Right, Well, John, we're not perfect understood.
I'm starting to get that sense. How does the the Commission regain its footing or is it out of the barn?
And that's the end you say this, as I said, we were. We were started so that we could provide the middle down the middle for the public. If these two candidates.
Clowns, no, well you know I started with that and switched.
But if they're successful, if they do this and it works out, and so that people sitting at home and watching on television have have learned something, we'll salute them. We'll salute them now. Whether that doesn't mean we're not ever going to come back. But if they crash, which they may still, because a lot of things have to be figure, we're going to be there. We're going to be there until we know for sure.
What be there to pick up the pieces. This is one of the situations where you say to the debate, people will be there when you fall, and I.
Remember that, yes, you will fall.
All right, frank fur cop, ladies and gentlemen, we're gonna take this for a break.
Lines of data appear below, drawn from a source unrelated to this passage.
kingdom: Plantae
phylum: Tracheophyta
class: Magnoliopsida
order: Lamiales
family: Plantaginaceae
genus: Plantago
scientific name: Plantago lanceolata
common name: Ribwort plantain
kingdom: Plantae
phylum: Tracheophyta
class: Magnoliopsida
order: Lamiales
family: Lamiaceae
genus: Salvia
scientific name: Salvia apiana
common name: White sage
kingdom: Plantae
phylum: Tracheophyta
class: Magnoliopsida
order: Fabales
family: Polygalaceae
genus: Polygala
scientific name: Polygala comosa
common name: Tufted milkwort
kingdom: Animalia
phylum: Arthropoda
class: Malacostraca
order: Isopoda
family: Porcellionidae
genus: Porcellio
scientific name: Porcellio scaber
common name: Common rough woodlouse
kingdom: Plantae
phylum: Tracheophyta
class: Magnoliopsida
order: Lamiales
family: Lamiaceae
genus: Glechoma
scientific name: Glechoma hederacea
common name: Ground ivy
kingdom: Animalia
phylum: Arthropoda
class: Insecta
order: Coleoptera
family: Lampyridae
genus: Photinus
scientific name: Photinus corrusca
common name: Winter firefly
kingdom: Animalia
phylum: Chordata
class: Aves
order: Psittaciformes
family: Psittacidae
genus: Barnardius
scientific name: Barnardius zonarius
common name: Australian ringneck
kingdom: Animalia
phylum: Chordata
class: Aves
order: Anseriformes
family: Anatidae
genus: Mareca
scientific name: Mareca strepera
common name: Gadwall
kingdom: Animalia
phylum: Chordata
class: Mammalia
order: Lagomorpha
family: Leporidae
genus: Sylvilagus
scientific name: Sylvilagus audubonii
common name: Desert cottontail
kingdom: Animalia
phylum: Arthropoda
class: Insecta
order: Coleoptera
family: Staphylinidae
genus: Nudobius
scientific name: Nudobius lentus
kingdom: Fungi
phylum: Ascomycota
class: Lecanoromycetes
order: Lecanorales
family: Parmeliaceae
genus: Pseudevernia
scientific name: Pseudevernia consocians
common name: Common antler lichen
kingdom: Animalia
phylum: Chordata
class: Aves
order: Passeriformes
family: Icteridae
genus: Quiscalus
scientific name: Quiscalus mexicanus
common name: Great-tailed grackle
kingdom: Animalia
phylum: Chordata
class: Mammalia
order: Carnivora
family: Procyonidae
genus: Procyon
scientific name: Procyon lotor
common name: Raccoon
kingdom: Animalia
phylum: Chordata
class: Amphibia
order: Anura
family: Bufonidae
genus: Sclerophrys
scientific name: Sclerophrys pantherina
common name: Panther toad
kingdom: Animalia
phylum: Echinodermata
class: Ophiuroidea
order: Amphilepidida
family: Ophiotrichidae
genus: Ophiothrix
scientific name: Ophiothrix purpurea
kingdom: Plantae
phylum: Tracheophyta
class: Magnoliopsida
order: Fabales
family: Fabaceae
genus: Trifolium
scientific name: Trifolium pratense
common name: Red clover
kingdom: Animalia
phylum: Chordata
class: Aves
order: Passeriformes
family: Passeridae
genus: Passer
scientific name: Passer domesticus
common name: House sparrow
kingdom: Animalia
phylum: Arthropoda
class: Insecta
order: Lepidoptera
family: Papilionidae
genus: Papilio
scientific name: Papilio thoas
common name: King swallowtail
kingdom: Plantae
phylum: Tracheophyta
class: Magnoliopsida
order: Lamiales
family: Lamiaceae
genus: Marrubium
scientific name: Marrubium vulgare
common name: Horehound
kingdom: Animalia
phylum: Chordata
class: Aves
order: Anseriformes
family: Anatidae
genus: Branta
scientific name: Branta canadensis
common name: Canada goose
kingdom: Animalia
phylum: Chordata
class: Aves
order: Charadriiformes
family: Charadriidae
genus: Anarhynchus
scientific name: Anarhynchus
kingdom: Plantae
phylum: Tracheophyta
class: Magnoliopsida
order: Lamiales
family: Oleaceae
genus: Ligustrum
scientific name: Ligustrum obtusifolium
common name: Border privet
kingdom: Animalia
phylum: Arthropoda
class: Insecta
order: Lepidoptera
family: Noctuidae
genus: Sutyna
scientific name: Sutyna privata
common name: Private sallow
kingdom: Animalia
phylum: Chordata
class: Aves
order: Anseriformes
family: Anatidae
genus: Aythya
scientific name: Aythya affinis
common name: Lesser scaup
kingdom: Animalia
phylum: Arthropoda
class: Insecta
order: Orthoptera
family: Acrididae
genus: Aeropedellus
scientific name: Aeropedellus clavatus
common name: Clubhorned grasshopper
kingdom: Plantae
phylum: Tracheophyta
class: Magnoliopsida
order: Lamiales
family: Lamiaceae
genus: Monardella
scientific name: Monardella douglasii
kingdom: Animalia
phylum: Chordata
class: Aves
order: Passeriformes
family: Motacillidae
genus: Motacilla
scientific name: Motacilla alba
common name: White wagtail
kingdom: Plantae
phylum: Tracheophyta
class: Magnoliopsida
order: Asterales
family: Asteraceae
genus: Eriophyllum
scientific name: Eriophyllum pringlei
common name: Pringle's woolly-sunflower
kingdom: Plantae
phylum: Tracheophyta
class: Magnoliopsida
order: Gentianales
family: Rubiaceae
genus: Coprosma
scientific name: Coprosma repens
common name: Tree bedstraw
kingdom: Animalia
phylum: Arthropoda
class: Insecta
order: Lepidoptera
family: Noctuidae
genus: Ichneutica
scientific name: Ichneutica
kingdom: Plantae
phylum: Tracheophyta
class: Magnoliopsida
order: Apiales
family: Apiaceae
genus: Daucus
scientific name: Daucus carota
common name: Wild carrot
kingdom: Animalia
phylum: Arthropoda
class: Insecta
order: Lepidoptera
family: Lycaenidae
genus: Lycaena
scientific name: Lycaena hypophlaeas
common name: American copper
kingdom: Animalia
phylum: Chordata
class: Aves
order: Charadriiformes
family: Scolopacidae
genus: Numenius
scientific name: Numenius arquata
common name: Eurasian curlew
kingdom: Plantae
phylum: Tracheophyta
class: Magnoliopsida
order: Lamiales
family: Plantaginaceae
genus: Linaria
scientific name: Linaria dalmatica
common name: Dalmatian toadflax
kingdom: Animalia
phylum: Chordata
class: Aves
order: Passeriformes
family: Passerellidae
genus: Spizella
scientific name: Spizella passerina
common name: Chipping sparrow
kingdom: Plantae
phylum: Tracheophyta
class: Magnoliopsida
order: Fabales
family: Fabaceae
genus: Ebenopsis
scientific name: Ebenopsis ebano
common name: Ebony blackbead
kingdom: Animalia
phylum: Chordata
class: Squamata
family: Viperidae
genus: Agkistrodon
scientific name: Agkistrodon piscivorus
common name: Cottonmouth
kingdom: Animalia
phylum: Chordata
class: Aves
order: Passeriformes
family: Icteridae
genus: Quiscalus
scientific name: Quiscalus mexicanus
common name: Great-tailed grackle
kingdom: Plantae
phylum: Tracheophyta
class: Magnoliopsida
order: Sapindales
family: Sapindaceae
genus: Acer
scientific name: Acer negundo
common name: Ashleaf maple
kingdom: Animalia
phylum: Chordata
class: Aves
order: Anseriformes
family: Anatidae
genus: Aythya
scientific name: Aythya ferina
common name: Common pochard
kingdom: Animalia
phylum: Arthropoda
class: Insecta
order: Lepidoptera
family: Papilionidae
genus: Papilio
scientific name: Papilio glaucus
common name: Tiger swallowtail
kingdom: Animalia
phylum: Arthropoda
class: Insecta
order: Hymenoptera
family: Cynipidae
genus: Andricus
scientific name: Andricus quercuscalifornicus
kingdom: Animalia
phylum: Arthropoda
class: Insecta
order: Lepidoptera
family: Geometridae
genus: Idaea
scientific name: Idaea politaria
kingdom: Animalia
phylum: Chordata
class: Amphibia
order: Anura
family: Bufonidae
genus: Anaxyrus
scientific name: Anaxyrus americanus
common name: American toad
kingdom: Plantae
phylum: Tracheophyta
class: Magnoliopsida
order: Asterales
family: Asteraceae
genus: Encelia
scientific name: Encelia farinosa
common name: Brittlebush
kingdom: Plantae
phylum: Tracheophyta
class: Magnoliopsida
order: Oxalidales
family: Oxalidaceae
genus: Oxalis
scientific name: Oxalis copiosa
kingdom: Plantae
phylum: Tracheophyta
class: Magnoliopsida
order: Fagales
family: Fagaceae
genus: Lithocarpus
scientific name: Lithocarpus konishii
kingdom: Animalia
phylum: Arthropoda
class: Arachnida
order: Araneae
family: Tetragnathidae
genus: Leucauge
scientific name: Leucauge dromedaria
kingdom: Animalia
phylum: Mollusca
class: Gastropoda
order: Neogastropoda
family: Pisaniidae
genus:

So Vice President Kamala Harris has been out on the campaign trail, which is very refreshing. For a long time, it felt like the White House was hiding her, possibly because whenever she speaks, it's mostly an unintelligible word salad. But it turns out that's all on purpose.
Talking about the significance of the passage of time, right, the significance of the passage of time. So when you think about it, there is great significance to the passage of time. It seems like maybe it's a small issue.
It's a big issue. You need to get to go and need to be able to get where you need to go to do the work and get home. And it is time for us to do what we have been doing in that time is every day.
Every day.
It is time for us to agree that.
She's come so far since our first session. My name is Dahlia Rose Hibiscus and I am Vice President Kamala Harris's holistic thought advisor. What is a holistic thought advisor. It's holistic, yes, and I am advising. And what do we mean when we say that? It means that I am the one by whom the thoughts are being advised from a place of advisement and then, once advised, communicated holistically. What mm hmm you get up? I lead the Vice President on not so much sentences as idea voyages.
You think you just fell out of a coconut tree. You exist in the context of all in which you live and what came before you.
It's a process I call speaking without thinking. It's not about the destination of the thought. It's about the journey and how many words you use to describe the journey.
That's on top of everything else that we know and don't know yet based on what we've just been able to see. And because we've seen it or not doesn't mean it hasn't happened.
Whenever the Vice President gets a speech from her staff, the first thing I do is cut out all the words individually, and then I take those words to my word cave. That's where I wait to learn what order the universe wants them to be in. Words have vibrations, the feeling they give you is so much more powerful than what they need.
We have the ability to see what can be unburdened by what has been, and then to make the possible actually happen.
I hear the counter arguments all the time. People should be able to understand what their leaders are saying when they talk. But I prefer to leave Kamalist thoughts open to interpretation, like a work of modern art that you look at and go, I wonder what that was all about.
See the moment in time in which we exist and are present, and to be able to contextualize it, to understand where we exist in the history and in the moment as it relates not only to the past but the future.